Anyone failing to understand this incredibly simple piece of information should not be allowed cutlery, let alone two tons of metal powered by an internal combusion engine
(, Wed 18 Apr 2012, 16:48, closed)
Ooh, I'm annoyed I missed that one.

(, Wed 18 Apr 2012, 16:57, closed)
Ooh, I'm annoyed I missed that onegate

(, Wed 18 Apr 2012, 22:50, closed)
^THIS^
In capitals
(, Wed 18 Apr 2012, 17:42, closed)
Surely it is a middle lane

(, Wed 18 Apr 2012, 20:56, closed)
geometrically, yeah, you've got me
but you know what I mean. There is a lane to drive in, and then there are two overtaking lanes.

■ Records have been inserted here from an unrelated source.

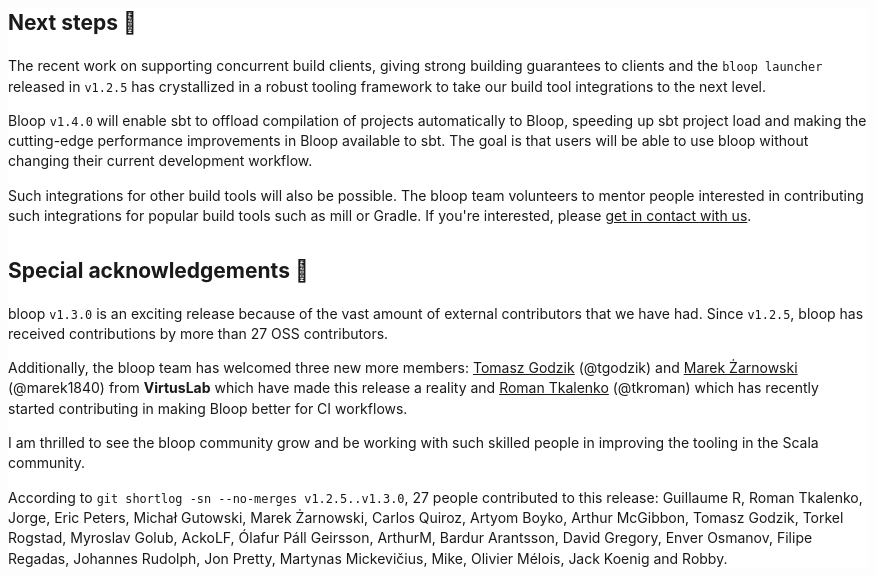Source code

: ## Next steps :walking:

The recent work on supporting concurrent build clients, giving strong
building guarantees to clients and the `bloop launcher` released in `v1.2.5`
has crystallized in a robust tooling framework to take our build tool
integrations to the next level.

Bloop `v1.4.0` will enable sbt to offload compilation of projects
automatically to Bloop, speeding up sbt project load and making the
cutting-edge performance improvements in Bloop available to sbt.
The goal is that users will be able to use bloop without changing their
current development workflow.

Such integrations for other build tools will also be possible. The bloop team
volunteers to mentor people interested in contributing such integrations for
popular build tools such as mill or Gradle. If you're interested, please [get
in contact with us][gitter].

## Special acknowledgements :pray:

bloop `v1.3.0` is an exciting release because of the vast amount of external
contributors that we have had. Since `v1.2.5`, bloop has received
contributions by more than 27 OSS contributors.

Additionally, the bloop team has welcomed three new more members: [Tomasz
Godzik][tgodzik] (@tgodzik) and [Marek Żarnowski][marek1840] (@marek1840)
from **VirtusLab** which have made this release a reality and [Roman
Tkalenko][tkroman] (@tkroman) which has recently started contributing in
making Bloop better for CI workflows.

I am thrilled to see the bloop community grow and be working with such
skilled people in improving the tooling in the Scala community.

According to `git shortlog -sn --no-merges v1.2.5..v1.3.0`, 27 people
contributed to this release: Guillaume R, Roman Tkalenko, Jorge,
Eric Peters, Michał Gutowski, Marek Żarnowski, Carlos Quiroz, Artyom Boyko,
Arthur McGibbon, Tomasz Godzik, Torkel Rogstad, Myroslav Golub, AckoLF,
Ólafur Páll Geirsson, ArthurM, Bardur Arantsson, David Gregory, Enver
Osmanov, Filipe Regadas, Johannes Rudolph, Jon Pretty, Martynas Mickevičius,
Mike, Olivier Mélois, Jack Koenig and Robby.

[jvican]: https://github.com/jvican
[Arthurm1]: https://github.com/Arthurm1
[olafurpg]: https://github.com/olafurpg
[propensive]: https://github.com/propensive
[BardurArantsson]: https://github.com/BardurArantsson
[perryao]: https://github.com/perryao
[artyomboyko]: https://github.com/artyomboyko
[AckoLF]: https://github.com/AckoLF
[robby-phd]: https://github.com/robby-phd
[tgodzik]: https://github.com/tgodzik
[regadas]: https://github.com/regadas
[odisseus]: https://github.com/odisseus
[Baccata]: https://github.com/Baccata
[2m]: https://github.com/2m
[torkelrogstad]: https://github.com/torkelrogstad
[cquiroz]: https://github.com/cquiroz
[CucumisSativus]: https://github.com/CucumisSativus
[jrudolph]: https://github.com/jrudolph
[jackkoenig]: https://github.com/jackkoenig
[er1c]: https://github.com/er1c
[marek1840]: https://github.com/marek1840
[tkroman]: https://github.com/tkroman
[TheElectronWill]: https://github.com/TheElectronWill
[gitter]: https://gitter.im/scalacenter/bloop
[installation instructions]: https://scalacenter.github.io/bloop/setup
[Metals]: https://github.com/scalameta/Metals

Calling it middle implies it's a sensible place to stay regardless.
(, Thu 19 Apr 2012, 9:50, closed)
Paraphrasing Harry Enfield.
Twat.
(, Wed 18 Apr 2012, 16:58, closed)
TWAT TWAT ringofyre - 2012 (Stolen from The Playmates - 1958)
(very slowly)
twat twat twat twat
His knob went spunk spunk spunk
While riding in my Honda Accord
What to my surprise
A little Beamer was following me
About one third more than my size
The guy musta wanted to groom me up
As he kept on fondling his magenta cock
I'll show him that a Honda Accord is not a car to scorn
twat twat twat twat
His knob went spunk spunk spunk

(slowly)
I pushed my foot down to the floor
To give the guy the wank
But the little Beamer stayed right behind
He still had on his brake
He musta thought his car had more guts
As he kept on fondling his magenta cock (twat twat)
I'll show him that a Honda Accord is not a car to scorn
twat twat twat twat
His knob went spunk spunk spunk

(normal speed)
My car went into passing gear
And we pushed over a cyclist with gust (whoosh)
Soon we were going ninety
Musta left him in the dust
When I peeked in the mirror of my car
I couldn't believe my eyes
The little Beamer was right behind
You'd think that guy could fly
twat twat twat twat
His knob went spunk spunk spunk

(quickly)
Now we were doing a hundred and ten
This certainly was a race
For a Beamer to pass a Honda Accord
Would be a big disgrace
The guy musta wanted to pass me up
As he kept on fondling his magenta cock (twat twat)
I'll show him that a Honda Accord is not a car to scorn
twat twat twat twat
His knob went spunk spunk spunk

(very quickly)
Now we're going a hundred twenty
As fast as I can go
The Beamer pulled along side of me
As if we were going slow
The fella rolled down his window
And yelled for me to hear
"Hey wanker, got any MASSIVE DRUGS for me and the supermodel 'ere?"